Print the listing below exactly as written.

:: STORED DATA ::

⟨

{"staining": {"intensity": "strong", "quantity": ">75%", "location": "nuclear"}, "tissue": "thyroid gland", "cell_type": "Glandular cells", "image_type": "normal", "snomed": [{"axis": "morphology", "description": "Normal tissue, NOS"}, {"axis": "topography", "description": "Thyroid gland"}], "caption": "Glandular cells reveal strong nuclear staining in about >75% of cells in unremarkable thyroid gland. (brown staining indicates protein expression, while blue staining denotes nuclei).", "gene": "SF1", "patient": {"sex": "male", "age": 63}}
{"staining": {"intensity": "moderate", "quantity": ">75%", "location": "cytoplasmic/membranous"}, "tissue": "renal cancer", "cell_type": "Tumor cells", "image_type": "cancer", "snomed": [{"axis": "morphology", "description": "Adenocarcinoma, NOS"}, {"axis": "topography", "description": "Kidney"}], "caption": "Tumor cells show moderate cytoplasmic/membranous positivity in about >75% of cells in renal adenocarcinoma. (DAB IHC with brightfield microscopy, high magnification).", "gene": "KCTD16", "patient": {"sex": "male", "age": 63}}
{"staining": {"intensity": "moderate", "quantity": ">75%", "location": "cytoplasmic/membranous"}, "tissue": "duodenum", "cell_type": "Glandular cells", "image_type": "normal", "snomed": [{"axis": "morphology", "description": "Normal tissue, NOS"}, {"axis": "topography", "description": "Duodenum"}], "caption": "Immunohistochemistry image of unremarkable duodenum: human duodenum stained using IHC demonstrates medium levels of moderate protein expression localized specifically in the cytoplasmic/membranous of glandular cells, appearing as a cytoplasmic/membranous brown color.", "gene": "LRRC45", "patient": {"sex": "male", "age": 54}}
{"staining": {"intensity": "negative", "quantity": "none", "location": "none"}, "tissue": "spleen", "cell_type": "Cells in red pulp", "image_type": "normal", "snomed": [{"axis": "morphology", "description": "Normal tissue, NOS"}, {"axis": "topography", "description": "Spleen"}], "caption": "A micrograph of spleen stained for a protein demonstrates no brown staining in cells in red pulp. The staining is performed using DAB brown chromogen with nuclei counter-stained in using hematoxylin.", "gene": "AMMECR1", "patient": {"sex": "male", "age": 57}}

⟩

:: SOLUTION TO THE PROBLEM ::
{"staining": {"intensity": "strong", "quantity": ">75%", "location": "nuclear"}, "tissue": "thyroid gland", "cell_type": "Glandular cells", "image_type": "normal", "snomed": [{"axis": "morphology", "description": "Normal tissue, NOS"}, {"axis": "topography", "description": "Thyroid gland"}], "caption": "Glandular cells reveal strong nuclear staining in about >75% of cells in unremarkable thyroid gland. (brown staining indicates protein expression, while blue staining denotes nuclei).", "gene": "SF1", "patient": {"sex": "male", "age": 63}}
{"staining": {"intensity": "moderate", "quantity": ">75%", "location": "cytoplasmic/membranous"}, "tissue": "renal cancer", "cell_type": "Tumor cells", "image_type": "cancer", "snomed": [{"axis": "morphology", "description": "Adenocarcinoma, NOS"}, {"axis": "topography", "description": "Kidney"}], "caption": "Tumor cells show moderate cytoplasmic/membranous positivity in about >75% of cells in renal adenocarcinoma. (DAB IHC with brightfield microscopy, high magnification).", "gene": "KCTD16", "patient": {"sex": "male", "age": 63}}
{"staining": {"intensity": "moderate", "quantity": ">75%", "location": "cytoplasmic/membranous"}, "tissue": "duodenum", "cell_type": "Glandular cells", "image_type": "normal", "snomed": [{"axis": "morphology", "description": "Normal tissue, NOS"}, {"axis": "topography", "description": "Duodenum"}], "caption": "Immunohistochemistry image of unremarkable duodenum: human duodenum stained using IHC demonstrates medium levels of moderate protein expression localized specifically in the cytoplasmic/membranous of glandular cells, appearing as a cytoplasmic/membranous brown color.", "gene": "LRRC45", "patient": {"sex": "male", "age": 54}}
{"staining": {"intensity": "negative", "quantity": "none", "location": "none"}, "tissue": "spleen", "cell_type": "Cells in red pulp", "image_type": "normal", "snomed": [{"axis": "morphology", "description": "Normal tissue, NOS"}, {"axis": "topography", "description": "Spleen"}], "caption": "A micrograph of spleen stained for a protein demonstrates no brown staining in cells in red pulp. The staining is performed using DAB brown chromogen with nuclei counter-stained in using hematoxylin.", "gene": "AMMECR1", "patient": {"sex": "male", "age": 57}}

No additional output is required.